=== Data for processing ===

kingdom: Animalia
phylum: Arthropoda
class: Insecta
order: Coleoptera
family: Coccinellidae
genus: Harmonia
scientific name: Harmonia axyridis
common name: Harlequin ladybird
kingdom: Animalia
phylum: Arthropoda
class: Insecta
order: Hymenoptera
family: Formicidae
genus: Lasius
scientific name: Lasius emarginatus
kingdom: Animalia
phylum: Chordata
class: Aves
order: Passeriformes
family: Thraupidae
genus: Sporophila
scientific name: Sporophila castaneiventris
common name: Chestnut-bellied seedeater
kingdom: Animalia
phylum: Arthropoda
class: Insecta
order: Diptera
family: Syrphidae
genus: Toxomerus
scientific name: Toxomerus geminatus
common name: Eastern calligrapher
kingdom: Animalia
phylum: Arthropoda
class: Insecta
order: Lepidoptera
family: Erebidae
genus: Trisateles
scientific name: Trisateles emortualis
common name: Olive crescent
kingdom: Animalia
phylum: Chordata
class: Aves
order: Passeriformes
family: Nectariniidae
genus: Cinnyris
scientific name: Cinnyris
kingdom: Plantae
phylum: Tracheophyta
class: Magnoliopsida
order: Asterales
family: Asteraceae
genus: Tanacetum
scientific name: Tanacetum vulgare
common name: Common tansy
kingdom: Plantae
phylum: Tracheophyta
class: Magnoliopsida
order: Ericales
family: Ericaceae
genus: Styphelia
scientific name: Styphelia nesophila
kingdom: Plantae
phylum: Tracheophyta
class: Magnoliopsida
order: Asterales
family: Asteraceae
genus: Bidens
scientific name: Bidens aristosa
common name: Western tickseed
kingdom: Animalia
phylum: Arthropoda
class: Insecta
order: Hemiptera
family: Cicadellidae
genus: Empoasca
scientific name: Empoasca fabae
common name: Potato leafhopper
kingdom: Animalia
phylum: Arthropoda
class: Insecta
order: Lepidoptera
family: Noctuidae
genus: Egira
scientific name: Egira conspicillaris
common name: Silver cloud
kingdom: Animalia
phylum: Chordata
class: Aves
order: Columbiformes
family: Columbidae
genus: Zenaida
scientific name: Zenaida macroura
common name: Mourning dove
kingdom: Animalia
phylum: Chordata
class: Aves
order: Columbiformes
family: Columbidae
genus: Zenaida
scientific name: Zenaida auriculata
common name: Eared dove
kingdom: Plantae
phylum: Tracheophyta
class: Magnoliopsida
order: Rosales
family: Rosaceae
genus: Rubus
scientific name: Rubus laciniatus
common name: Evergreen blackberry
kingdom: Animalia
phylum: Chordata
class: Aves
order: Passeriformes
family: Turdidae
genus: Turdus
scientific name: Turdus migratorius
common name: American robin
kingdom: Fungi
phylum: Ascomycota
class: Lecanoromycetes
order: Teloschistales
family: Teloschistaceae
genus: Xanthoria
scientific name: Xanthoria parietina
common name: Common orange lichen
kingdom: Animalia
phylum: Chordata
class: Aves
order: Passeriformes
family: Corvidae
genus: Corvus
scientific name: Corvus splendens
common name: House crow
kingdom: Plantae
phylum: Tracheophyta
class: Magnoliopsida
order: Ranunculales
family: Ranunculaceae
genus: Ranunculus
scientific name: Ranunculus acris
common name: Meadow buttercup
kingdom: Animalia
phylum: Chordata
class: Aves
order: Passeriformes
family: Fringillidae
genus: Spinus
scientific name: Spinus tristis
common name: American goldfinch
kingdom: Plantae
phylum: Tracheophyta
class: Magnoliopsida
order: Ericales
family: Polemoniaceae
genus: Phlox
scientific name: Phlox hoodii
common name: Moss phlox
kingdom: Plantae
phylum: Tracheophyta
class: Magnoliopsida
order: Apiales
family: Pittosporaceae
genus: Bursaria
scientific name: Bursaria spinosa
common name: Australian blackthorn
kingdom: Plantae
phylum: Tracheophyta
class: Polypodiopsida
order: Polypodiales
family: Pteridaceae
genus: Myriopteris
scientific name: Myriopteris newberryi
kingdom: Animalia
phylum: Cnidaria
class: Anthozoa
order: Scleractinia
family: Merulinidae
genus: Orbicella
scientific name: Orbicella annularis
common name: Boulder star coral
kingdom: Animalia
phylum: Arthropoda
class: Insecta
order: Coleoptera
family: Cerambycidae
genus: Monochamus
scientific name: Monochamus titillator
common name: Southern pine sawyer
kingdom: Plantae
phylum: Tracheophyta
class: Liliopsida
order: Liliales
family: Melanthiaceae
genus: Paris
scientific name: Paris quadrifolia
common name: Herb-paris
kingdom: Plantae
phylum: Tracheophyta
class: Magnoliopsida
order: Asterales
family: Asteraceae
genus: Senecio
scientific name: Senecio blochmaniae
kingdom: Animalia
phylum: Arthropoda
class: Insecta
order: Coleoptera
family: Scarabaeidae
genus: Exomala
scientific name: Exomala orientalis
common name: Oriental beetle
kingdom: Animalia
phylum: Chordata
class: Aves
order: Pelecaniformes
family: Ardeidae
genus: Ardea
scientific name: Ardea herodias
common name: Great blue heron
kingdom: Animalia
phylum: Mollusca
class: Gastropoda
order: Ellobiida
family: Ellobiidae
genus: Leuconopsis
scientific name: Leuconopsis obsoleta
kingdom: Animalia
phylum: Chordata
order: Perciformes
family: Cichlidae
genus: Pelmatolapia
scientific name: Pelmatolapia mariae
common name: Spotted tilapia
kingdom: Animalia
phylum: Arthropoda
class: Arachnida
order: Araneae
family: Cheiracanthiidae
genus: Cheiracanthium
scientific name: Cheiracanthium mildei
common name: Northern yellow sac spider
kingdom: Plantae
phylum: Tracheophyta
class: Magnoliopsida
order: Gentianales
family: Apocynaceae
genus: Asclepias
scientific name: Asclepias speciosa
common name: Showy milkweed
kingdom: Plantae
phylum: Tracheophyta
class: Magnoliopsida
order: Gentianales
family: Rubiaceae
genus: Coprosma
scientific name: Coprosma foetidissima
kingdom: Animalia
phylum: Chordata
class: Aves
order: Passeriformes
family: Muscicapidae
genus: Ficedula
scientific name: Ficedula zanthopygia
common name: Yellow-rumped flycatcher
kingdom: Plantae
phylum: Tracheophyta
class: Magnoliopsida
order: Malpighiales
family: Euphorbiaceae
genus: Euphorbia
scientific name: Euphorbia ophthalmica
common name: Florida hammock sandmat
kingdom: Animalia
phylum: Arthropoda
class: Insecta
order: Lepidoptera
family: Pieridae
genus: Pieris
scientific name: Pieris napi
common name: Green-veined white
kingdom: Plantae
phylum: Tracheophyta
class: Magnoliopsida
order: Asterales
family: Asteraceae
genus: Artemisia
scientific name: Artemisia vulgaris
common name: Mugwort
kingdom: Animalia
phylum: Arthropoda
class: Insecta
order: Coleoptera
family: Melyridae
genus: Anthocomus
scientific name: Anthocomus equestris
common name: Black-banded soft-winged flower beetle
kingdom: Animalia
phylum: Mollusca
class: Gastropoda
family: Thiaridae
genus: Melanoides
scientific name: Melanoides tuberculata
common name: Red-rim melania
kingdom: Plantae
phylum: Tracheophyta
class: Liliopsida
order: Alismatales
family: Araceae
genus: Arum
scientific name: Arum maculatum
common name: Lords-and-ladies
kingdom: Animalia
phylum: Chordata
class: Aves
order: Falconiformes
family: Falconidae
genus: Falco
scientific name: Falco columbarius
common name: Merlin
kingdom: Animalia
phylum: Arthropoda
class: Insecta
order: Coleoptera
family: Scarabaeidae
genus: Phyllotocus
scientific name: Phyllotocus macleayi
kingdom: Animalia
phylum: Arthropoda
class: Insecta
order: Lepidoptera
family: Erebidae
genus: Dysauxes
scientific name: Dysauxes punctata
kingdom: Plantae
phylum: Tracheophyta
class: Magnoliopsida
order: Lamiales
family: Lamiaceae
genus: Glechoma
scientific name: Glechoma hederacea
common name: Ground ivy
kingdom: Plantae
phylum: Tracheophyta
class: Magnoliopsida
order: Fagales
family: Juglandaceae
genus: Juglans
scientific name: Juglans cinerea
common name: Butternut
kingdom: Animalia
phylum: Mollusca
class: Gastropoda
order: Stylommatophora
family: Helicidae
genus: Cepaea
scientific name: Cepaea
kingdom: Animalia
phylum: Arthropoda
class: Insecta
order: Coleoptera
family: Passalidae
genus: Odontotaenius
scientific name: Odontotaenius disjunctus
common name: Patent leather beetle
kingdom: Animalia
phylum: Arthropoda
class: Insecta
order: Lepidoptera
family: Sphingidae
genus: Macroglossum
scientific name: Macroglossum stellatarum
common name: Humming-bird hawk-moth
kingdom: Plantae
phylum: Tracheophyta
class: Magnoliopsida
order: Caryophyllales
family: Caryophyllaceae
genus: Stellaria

===

**Work to do**
Copy out the lines in the records above word for word, from the line with "genus: Turdus" through the line with "scientific name: Corvus splendens", both included.

**Exercise output**
genus: Turdus
scientific name: Turdus migratorius
common name: American robin
kingdom: Fungi
phylum: Ascomycota
class: Lecanoromycetes
order: Teloschistales
family: Teloschistaceae
genus: Xanthoria
scientific name: Xanthoria parietina
common name: Common orange lichen
kingdom: Animalia
phylum: Chordata
class: Aves
order: Passeriformes
family: Corvidae
genus: Corvus
scientific name: Corvus splendens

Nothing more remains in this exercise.